╭─ Texto apresentado

Etimologicamente, celebrar é voltar com frequência a um lugar onde se descobriu que pode haver algo interessante e proveitoso. Para dar um exemplo, as pessoas célebres são as que aparecem com frequência nos meios de comunicação.
Nós celebramos mistérios. Mistério é uma realidade que se descobriu ser muito importante, que não se conhece toda, que pode ser inesgotável. Ao contrário do que muita gente parece pensar, mistério não é uma realidade proibida, não é uma afirmação que não se pode tirar a limpo nem uma verdade que não dá para compreender. É uma fonte inesgotável de onde podemos tirar água indefinidamente, e dela viver sem receio de que venha a falar.
Santa Clara celebrou o mistério do Cristo Esposo em sua vida, com suas irmãs, no Santuário de São Damião e nas raízes do movimento franciscano. Ela foi penetrando cada vez mais dentro da revelação do Filho de Deus feito homem, do Deus-Esposo da Bíblia nele revelado, e foi tirando desse conhecimento uma riqueza infinita para viver cada vez melhor, para ela mesma, para as pessoas próximas, para a construção da humanidade.

╰─
╭─ Seção de dados

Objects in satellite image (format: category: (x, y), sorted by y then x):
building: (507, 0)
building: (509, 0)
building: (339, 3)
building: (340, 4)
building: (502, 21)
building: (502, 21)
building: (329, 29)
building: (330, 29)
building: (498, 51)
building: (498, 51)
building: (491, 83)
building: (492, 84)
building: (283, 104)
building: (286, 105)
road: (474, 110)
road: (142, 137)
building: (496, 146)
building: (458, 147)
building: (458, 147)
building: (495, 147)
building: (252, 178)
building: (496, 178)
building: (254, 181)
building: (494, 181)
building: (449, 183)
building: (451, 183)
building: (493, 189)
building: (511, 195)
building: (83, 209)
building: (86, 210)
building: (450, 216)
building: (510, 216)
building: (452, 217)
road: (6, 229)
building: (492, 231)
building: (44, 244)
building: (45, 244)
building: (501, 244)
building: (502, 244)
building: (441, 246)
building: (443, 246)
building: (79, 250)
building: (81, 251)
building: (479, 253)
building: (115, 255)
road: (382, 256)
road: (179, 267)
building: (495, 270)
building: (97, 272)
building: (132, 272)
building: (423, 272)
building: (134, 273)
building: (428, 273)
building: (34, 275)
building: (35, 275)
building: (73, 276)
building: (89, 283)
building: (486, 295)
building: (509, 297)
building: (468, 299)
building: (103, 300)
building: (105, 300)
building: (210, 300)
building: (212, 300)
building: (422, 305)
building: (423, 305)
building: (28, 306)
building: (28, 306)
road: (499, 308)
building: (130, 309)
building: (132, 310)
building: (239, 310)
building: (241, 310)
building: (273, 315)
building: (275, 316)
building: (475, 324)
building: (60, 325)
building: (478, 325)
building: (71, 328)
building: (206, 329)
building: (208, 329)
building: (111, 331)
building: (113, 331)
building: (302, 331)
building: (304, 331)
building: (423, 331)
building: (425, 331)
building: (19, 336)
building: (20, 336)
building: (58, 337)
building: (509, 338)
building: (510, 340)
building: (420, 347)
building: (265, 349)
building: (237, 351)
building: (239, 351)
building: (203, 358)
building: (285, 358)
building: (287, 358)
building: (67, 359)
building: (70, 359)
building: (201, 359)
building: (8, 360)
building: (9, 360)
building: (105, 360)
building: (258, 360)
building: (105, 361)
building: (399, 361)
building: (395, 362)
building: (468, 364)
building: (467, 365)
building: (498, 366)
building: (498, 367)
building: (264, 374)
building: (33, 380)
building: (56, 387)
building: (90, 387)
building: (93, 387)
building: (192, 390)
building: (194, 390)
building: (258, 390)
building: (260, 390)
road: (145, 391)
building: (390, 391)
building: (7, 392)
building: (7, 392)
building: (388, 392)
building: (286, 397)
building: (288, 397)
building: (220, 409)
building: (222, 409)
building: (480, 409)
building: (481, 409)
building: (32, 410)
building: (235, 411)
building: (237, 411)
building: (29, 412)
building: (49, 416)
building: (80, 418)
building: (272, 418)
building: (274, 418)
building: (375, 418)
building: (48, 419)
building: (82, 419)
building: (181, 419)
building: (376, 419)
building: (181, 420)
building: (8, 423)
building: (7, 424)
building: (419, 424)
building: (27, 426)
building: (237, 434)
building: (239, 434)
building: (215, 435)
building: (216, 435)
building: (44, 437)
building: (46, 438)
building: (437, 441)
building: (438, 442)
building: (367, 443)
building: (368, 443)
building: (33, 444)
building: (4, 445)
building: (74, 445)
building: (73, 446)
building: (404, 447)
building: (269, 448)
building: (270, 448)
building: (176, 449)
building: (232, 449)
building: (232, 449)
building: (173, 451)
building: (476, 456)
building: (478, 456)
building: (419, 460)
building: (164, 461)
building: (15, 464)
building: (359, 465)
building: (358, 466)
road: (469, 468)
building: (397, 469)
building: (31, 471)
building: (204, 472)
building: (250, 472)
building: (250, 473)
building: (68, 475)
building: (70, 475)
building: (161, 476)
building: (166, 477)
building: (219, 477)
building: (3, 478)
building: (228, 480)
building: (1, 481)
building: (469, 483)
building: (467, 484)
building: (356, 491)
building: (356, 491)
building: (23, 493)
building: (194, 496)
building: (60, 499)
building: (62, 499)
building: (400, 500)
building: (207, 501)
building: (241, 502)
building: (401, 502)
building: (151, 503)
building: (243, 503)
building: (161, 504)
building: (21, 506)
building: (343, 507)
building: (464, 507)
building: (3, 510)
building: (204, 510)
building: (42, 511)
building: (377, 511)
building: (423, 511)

╰─

Lista de tarefas:
A) Cite o trecho do texto sobre celebração e mistério que vai de "Nós celebramos mistérios." até "venha a falar.".
B) Indique se cada afirmação abaixo está de acordo com o texto sobre celebração e mistério, respondendo sim ou não e citando exatamente as palavras do texto que decidem a resposta. (i) As pessoas célebres são as que aparecem com frequência nos meios de comunicação. (ii) Mistério é uma verdade que não dá para compreender. (iii) Santa Clara celebrou o mistério do Cristo Esposo sozinha, sem suas irmãs.
C) Continue o texto sobre celebração e mistério a partir do ponto em que ele termina.

Respostas do exercício:
A)
Nós celebramos mistérios. Mistério é uma realidade que se descobriu ser muito importante, que não se conhece toda, que pode ser inesgotável. Ao contrário do que muita gente parece pensar, mistério não é uma realidade proibida, não é uma afirmação que não se pode tirar a limpo nem uma verdade que não dá para compreender. É uma fonte inesgotável de onde podemos tirar água indefinidamente, e dela viver sem receio de que venha a falar.

B)
(i) Sim: "as pessoas célebres são as que aparecem com frequência nos meios de comunicação"
(ii) Não: "mistério não é uma realidade proibida, não é uma afirmação que não se pode tirar a limpo nem uma verdade que não dá para compreender"
(iii) Não: "Santa Clara celebrou o mistério do Cristo Esposo em sua vida, com suas irmãs"

C)
Para dar um exemplo, pelo que ela escreveu e viveu poderíamos pensar que tinha um imenso amor ao seu voto de pobreza. Mas, quando o papa Gregório IX disse que poderia dispensá-la do voto, ela respondeu que não queria ser dispensada de seguir “ o meu Senhor Jesus Cristo”. A pobreza era para ela, uma característica do Cristo Esposo, como ela chegou a cantar na primeira Carta a Inês de Praga.
Foi a comunicação de que era uma celebrante do mistério de Cristo Esposo que ela quis partilhar com sua amiga Inês quando lhe escreveu cartas tão ricas de conteúdo. De fato, analisando e refletindo sobre cada frase dessas cartas, descobrimos como ela voltou incessantemente ao descobrimento do Cristo Esposo na Bíblia, nos Santos Padres da Igreja, nos místicos do seu tempo. E como sempre tirou desse conhecimento decisões muito concretas para caminhar com alegria e proveito no caminho que tinha escolhido. Oitocentos anos depois, ainda podemos nos maravilhar com o que ela descobriu, festejou, partilhou e serve ainda hoje para que nossos horizontes sejam mais abertos e nossa vida mais rica de sentido e de felicidade.
A leitura das Cartas a Inês de Praga demonstra que Clara teria sido incapaz de escrever reflexões tão profundas e apaixonadas sobre Jesus Cristo se não as tivesse vivido ela mesma intensamente. Os textos são numerosos. Indico um dos mais interessantes, que, aliás, só pode ser plenamente entendido por quem puder apreciá-lo em latim.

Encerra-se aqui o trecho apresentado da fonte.